At this point the advice does not make explicitly clear how it will ensure tenants receive the benefits from landlords or regulators. 

Although it did say that “steps are also being taken to protect consumers from the risk of fraud, gaming, and non-compliance”.  

For instance, customers should be notified in writing when they have received the £400 energy rebate from the Government. This should be “clearly shown” on bills or statements for Direct Debit and credit customers. 

Suppliers will be expected to report action they take to the Government as a way of communicating the payment has been passed onto consumers. 

The energy price cap has been predicted to remain above £3,500 a year throughout 2023, according to the latest forecast from energy consultancy firm Cornwall Insight. 

Prices are already at unprecedented levels following an increase of more than 50% to the cap last April. 

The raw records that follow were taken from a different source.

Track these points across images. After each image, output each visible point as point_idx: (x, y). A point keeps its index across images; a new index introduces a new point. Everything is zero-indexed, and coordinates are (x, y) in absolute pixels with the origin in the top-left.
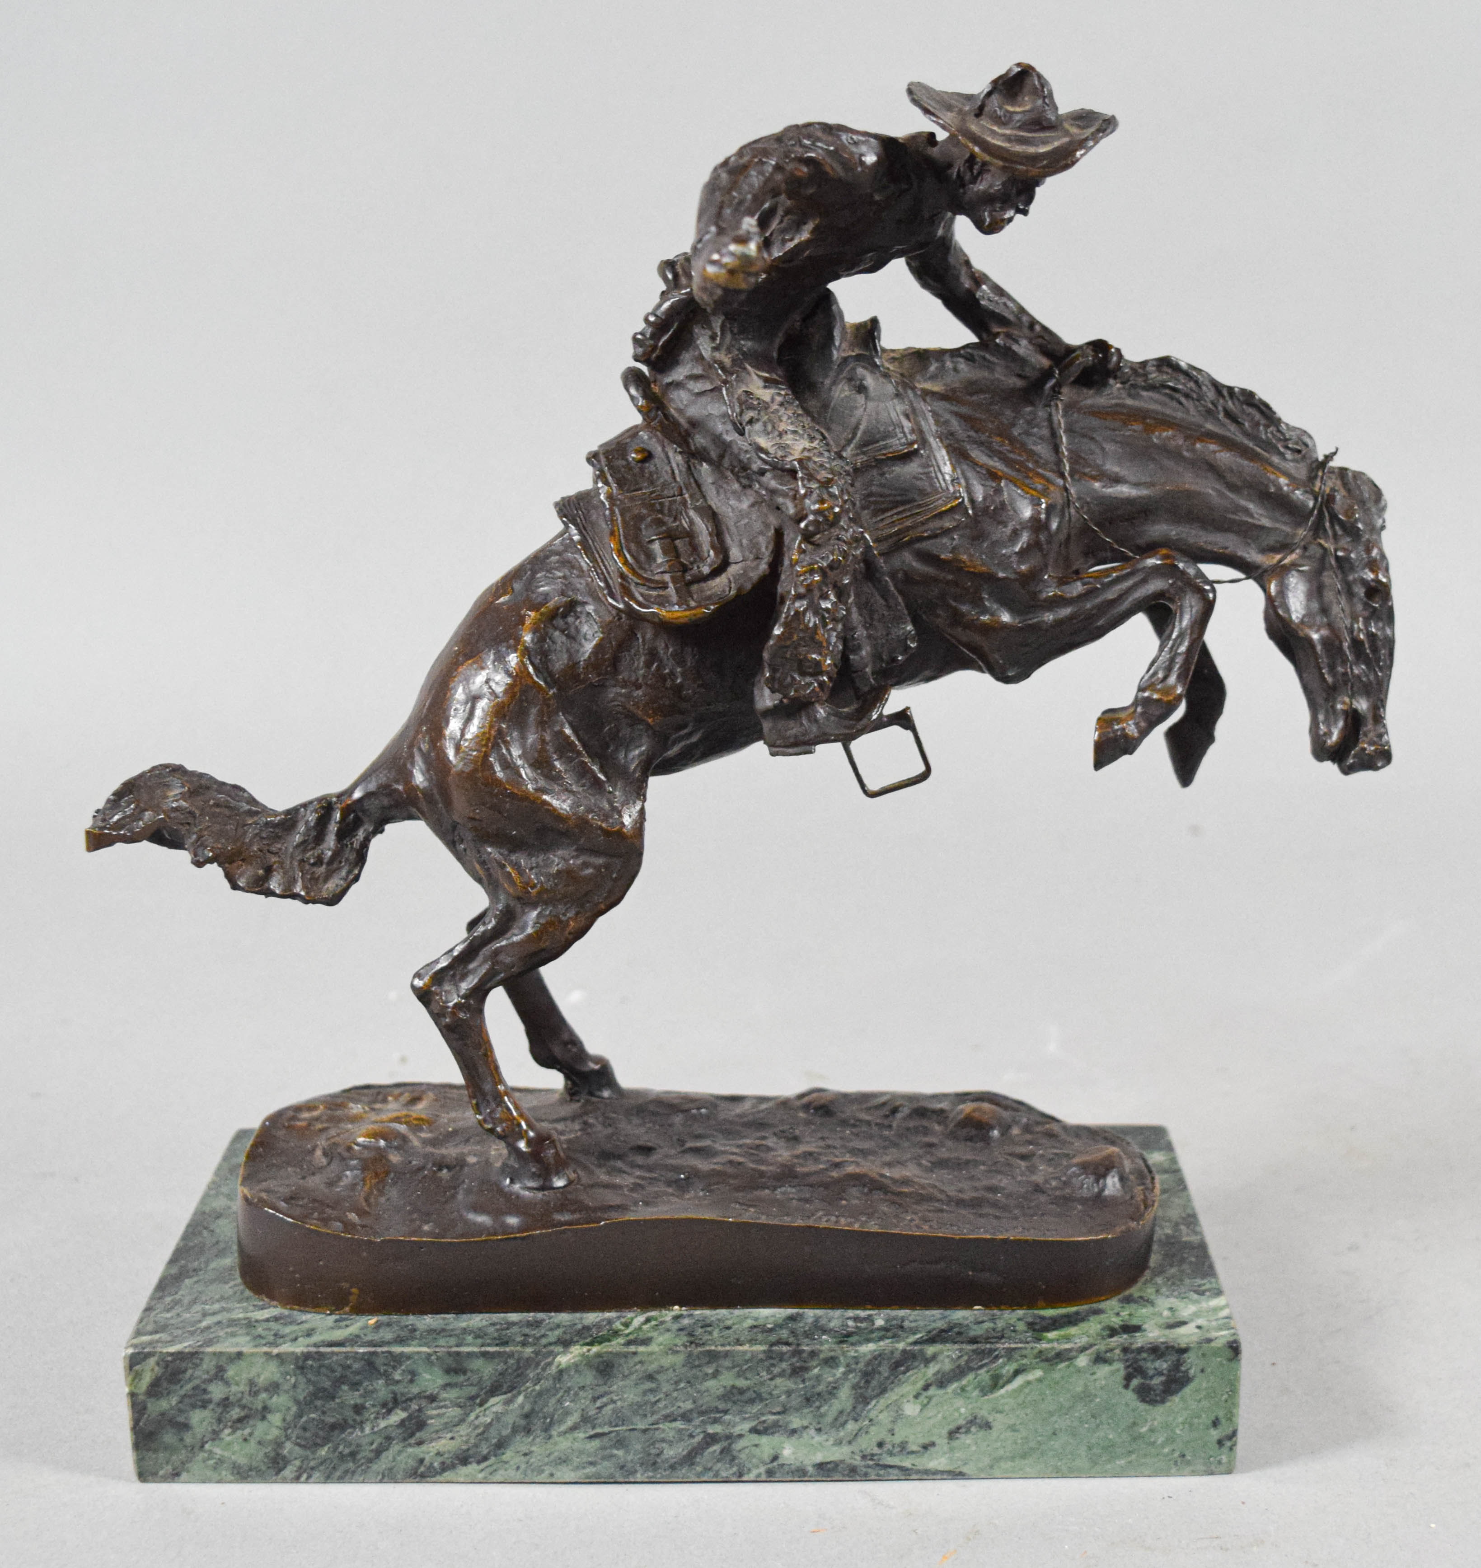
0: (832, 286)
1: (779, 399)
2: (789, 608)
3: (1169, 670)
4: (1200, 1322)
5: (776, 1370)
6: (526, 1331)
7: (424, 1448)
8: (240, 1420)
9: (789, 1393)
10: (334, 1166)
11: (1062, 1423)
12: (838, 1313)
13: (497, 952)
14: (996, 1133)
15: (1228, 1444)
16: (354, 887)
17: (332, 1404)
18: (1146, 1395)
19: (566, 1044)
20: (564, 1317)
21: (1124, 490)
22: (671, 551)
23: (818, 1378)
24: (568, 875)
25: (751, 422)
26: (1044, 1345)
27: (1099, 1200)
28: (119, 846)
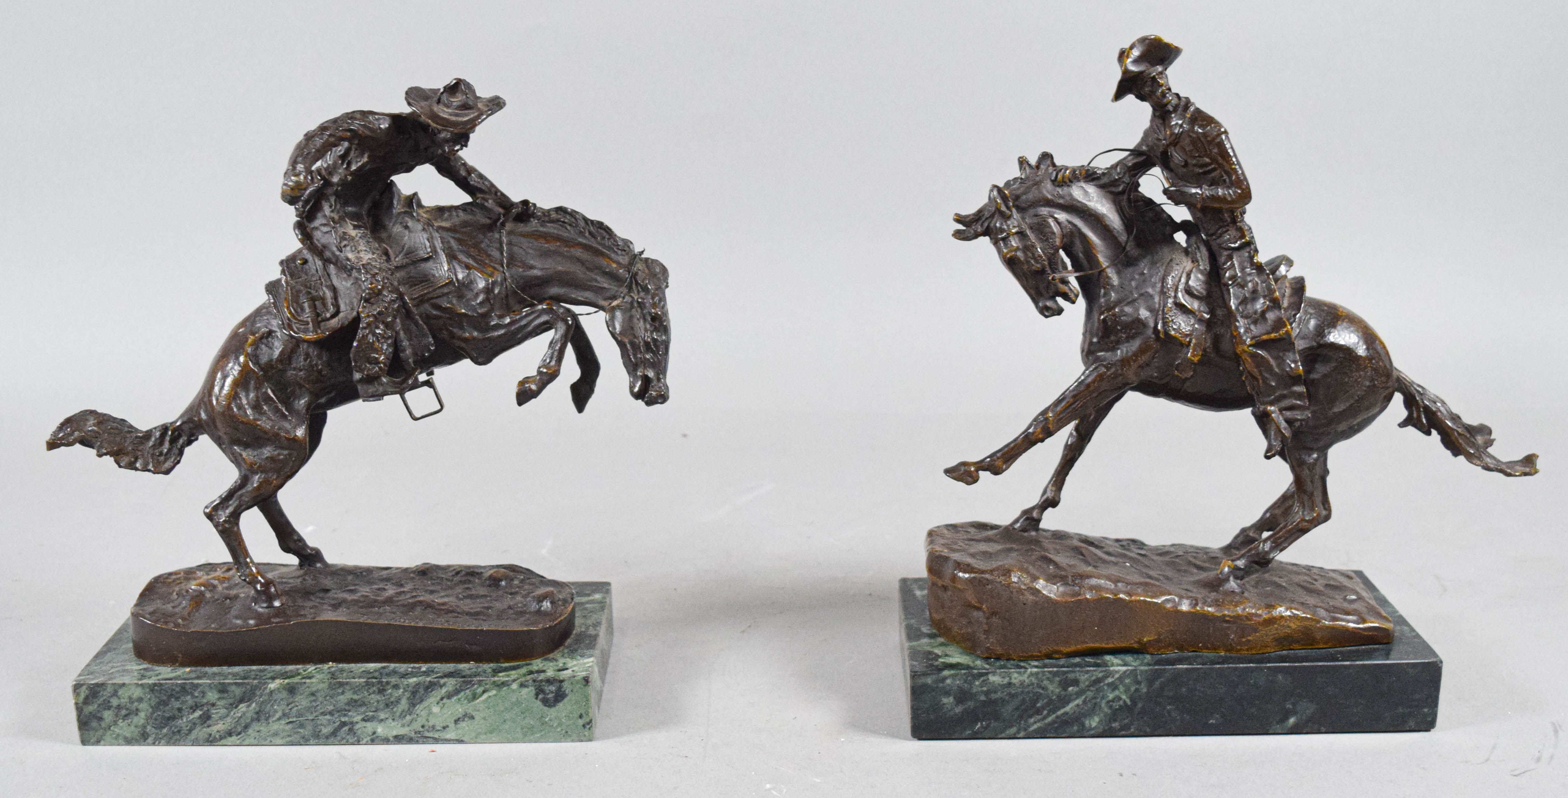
0: (395, 178)
1: (359, 235)
2: (360, 334)
3: (551, 358)
4: (574, 669)
5: (371, 691)
6: (258, 673)
7: (211, 728)
8: (126, 716)
9: (378, 702)
10: (180, 599)
11: (507, 716)
12: (406, 665)
13: (241, 496)
14: (503, 583)
15: (588, 727)
16: (178, 467)
17: (167, 708)
18: (546, 702)
19: (295, 541)
20: (278, 668)
21: (536, 272)
22: (314, 307)
23: (391, 694)
24: (272, 459)
25: (345, 246)
26: (496, 679)
27: (539, 612)
28: (63, 448)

To help households cope against the growing cost of living the Government has announced a support package, which includes a £400 discount on energy bills.

From October, some 29 million households across England, Wales and Scotland will start to receive the rebate. 

A spokesperson from the National Residential Landlords Association (NRLA) pointed out there will also be cases where “bills included” rents have been set without reflecting the recent surge in costs.

The spokesperson said: “In most cases tenants pay their energy bills separately from their rent. As such, they will receive the Government’s support payments directly.

“Where rents include the cost of utilities, and tenants incur the cost of increased energy bills, the savings from the support scheme should be passed on to them.

“However, there will be instances where all-inclusive rents have been set without reflecting higher energy prices.

“The Government needs to ensure that its scheme recognises such cases where it is the landlord who is ultimately paying the cost of increased bills, rather than the tenant.”

Polly Neate, chief executive of Shelter, said: “Tenants whose energy bills are included in their rent or service charge cannot directly claim the energy discount. Instead, they will be at the mercy of their landlord passing on this much-needed support.

“There’s no specific legal obligation for landlords to pass on this support, but they aren’t allowed to overcharge tenants for the energy they’ve used or make a profit on it.

“This could be the case if they pocket the Government support and continue to charge the same rate for utilities.

“Landlords can only charge for energy used, the standing charge and VAT. So, it’s worth making a note of how much energy you’re using to make sure you’re not paying more than you should.

“It is unfair that those at the very sharp end of this crisis could miss out on this much-needed support.”

Residents in Northern Ireland are still awaiting a decision, between the Treasury and ministers in Stormont, to determine how the rebate can be paid there. 

The non-repayable payments will be made in monthly instalments over the course of six months, with a £66 discount being applied to energy bills in October and November. 

A £67 reduction will then take effect from December to March 2023. 

Regardless of whether consumers pay monthly, quarterly or have an associated payment card, they will receive the payment each month. 

ITV News has approached Ofgem for comment.